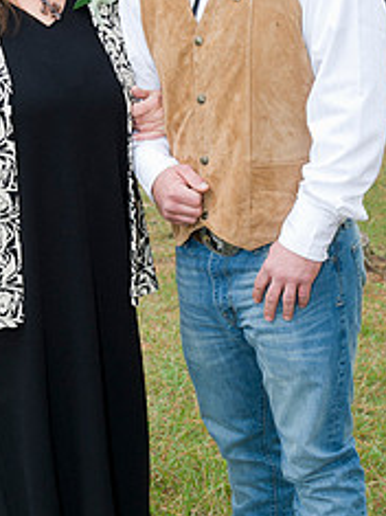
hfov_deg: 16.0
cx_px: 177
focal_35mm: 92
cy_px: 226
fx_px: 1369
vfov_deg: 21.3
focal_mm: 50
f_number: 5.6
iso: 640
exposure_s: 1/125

==

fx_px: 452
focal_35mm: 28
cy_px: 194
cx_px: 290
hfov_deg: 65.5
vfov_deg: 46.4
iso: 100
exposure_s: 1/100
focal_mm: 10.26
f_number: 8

**What the task requires:** Out of the material above, output word for word the line with "focal_35mm: 92", the line with "exposure_s: 1/125", and all lines between them, with nothing else.

**Task answer:**
focal_35mm: 92
cy_px: 226
fx_px: 1369
vfov_deg: 21.3
focal_mm: 50
f_number: 5.6
iso: 640
exposure_s: 1/125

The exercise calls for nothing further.